DIRECTIONS FOR THIS TASK:
The exercise asks you to copy every line below in which "lines" appears.

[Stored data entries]
■ ■ ■ ■ ■

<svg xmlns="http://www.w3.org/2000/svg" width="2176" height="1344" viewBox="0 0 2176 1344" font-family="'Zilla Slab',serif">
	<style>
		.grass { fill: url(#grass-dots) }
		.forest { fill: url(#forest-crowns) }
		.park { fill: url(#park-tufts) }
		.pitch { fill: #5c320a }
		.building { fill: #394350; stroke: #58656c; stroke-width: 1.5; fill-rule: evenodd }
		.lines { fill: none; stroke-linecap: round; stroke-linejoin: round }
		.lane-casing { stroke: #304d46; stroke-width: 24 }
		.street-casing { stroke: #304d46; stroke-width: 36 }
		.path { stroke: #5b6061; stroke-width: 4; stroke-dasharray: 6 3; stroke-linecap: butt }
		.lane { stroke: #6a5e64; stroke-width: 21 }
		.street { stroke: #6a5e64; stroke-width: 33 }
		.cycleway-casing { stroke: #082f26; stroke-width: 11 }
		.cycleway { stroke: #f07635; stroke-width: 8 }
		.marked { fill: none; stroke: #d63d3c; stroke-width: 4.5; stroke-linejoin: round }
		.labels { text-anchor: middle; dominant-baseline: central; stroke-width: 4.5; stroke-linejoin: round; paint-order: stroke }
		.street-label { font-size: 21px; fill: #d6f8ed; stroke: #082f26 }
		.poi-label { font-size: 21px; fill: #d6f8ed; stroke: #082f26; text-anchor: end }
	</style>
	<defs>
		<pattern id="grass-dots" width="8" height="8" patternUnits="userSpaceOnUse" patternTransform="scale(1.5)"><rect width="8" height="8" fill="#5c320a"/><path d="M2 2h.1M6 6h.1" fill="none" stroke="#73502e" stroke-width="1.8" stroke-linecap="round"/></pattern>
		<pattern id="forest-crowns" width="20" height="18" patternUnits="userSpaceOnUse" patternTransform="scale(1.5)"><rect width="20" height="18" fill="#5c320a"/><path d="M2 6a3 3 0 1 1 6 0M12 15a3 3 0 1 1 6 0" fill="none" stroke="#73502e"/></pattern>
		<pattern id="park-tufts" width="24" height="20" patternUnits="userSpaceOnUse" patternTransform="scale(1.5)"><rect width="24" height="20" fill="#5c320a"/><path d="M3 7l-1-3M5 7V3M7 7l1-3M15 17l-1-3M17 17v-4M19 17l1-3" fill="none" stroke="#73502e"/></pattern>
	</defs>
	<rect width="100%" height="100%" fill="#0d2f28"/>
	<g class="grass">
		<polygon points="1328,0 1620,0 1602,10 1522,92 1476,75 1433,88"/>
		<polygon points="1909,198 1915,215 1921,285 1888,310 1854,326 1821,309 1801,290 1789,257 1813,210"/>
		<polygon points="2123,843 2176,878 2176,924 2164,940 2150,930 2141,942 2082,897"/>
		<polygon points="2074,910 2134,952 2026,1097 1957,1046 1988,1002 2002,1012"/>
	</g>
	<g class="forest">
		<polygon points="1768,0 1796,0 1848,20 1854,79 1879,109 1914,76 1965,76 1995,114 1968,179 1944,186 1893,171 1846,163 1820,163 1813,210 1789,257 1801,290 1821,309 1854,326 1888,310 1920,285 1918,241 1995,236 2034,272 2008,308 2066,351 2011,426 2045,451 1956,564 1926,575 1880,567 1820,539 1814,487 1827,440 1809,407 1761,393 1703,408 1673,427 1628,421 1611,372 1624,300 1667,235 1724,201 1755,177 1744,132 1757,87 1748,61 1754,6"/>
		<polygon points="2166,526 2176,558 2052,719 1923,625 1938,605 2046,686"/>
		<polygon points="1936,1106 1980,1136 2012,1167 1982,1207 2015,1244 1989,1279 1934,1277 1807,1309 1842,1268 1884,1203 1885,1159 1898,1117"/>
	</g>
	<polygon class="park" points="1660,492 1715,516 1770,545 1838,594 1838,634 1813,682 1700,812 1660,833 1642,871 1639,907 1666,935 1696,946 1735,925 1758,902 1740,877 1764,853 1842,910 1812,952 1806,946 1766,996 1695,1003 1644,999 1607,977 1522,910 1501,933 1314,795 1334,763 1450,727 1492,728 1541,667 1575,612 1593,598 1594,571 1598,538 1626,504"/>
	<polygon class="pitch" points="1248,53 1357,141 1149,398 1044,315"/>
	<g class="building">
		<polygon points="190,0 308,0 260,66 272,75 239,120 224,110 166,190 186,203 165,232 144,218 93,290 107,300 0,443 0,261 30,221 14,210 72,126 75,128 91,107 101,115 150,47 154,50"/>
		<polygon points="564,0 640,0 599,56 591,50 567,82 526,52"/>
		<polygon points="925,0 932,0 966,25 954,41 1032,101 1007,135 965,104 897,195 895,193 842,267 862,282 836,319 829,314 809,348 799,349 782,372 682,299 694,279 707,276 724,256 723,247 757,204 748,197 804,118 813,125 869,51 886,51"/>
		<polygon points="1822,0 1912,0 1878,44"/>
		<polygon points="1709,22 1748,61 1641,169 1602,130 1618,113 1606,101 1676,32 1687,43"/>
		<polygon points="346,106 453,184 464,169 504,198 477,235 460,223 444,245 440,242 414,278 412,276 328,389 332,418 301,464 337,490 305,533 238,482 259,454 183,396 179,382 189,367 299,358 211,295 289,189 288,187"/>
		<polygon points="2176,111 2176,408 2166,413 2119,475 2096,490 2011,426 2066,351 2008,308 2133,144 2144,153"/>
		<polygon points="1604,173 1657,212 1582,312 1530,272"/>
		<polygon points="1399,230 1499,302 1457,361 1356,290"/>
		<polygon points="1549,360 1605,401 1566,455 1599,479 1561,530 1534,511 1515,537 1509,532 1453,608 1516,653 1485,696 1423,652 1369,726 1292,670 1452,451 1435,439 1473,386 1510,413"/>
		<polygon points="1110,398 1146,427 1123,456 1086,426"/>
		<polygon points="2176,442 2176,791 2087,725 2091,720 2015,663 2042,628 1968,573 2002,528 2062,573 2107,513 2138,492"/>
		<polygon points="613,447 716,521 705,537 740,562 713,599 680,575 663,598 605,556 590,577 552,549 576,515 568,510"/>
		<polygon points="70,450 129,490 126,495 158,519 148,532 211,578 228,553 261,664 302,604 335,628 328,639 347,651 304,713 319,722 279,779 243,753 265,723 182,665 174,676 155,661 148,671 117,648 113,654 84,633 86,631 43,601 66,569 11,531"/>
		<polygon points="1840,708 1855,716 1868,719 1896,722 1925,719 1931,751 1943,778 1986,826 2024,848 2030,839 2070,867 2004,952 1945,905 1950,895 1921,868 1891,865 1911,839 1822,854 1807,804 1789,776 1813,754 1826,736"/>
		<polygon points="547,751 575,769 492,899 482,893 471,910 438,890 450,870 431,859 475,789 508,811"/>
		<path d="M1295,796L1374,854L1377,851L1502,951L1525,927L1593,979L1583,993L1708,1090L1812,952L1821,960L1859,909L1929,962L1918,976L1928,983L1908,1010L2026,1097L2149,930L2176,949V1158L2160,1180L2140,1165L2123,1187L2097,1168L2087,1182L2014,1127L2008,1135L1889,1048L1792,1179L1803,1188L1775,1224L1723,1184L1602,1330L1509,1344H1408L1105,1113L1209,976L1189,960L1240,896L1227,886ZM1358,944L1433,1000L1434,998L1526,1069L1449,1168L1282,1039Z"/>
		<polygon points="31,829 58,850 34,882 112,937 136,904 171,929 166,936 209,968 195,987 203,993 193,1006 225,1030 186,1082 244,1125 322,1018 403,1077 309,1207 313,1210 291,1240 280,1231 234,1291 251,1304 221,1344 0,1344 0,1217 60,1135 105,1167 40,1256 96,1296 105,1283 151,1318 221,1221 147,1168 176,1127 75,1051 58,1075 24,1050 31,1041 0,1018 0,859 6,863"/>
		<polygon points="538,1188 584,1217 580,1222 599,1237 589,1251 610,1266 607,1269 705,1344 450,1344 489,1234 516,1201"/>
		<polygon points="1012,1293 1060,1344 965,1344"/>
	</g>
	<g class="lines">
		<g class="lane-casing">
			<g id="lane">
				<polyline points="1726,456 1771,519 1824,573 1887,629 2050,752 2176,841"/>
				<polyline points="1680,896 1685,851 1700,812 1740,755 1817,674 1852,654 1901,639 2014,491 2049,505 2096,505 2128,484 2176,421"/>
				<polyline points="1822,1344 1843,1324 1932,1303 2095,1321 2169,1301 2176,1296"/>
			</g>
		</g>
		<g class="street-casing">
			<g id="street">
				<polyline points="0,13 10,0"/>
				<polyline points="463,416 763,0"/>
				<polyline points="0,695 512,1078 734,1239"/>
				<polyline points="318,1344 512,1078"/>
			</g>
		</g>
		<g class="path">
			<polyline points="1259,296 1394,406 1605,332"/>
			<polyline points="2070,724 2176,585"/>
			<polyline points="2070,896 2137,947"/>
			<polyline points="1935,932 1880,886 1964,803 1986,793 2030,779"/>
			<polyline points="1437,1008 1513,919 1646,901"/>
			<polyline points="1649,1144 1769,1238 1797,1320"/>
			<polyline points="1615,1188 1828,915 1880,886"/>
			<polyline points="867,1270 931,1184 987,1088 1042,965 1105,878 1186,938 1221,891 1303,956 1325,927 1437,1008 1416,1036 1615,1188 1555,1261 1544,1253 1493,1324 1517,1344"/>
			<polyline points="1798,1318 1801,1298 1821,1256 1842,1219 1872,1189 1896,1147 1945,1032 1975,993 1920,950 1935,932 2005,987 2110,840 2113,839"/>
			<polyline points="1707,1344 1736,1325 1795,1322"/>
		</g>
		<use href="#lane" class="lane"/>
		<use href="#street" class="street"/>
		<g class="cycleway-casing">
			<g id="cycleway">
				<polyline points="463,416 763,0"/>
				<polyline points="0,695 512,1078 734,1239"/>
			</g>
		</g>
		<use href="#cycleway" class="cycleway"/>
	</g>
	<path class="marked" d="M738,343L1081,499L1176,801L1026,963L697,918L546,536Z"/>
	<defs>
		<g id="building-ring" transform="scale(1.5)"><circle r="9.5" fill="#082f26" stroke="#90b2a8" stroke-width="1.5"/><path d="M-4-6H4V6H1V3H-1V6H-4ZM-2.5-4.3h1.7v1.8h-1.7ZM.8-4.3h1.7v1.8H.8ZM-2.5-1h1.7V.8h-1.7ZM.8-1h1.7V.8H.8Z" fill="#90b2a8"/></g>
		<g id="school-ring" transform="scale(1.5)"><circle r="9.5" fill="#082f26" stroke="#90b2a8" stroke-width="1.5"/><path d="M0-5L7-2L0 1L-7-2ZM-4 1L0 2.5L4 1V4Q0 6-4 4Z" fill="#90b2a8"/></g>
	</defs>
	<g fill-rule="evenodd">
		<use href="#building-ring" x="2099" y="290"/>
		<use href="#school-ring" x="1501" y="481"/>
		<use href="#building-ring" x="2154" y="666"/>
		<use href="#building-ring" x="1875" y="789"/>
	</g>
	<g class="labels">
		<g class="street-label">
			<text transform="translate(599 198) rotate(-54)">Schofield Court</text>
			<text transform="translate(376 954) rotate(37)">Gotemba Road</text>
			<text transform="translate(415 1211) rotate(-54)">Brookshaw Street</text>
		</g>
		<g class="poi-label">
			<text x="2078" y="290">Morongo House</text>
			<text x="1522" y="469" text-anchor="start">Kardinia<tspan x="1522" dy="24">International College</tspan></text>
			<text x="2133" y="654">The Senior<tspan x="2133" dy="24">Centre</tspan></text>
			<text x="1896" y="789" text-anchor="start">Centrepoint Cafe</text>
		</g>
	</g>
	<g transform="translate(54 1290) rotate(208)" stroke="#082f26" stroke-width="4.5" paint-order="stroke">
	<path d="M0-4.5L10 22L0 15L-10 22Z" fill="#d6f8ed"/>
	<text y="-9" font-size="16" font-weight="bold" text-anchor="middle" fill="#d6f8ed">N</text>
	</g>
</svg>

■ ■ ■ ■ ■

FINISHED TASK:
		.lines { fill: none; stroke-linecap: round; stroke-linejoin: round }
	<g class="lines">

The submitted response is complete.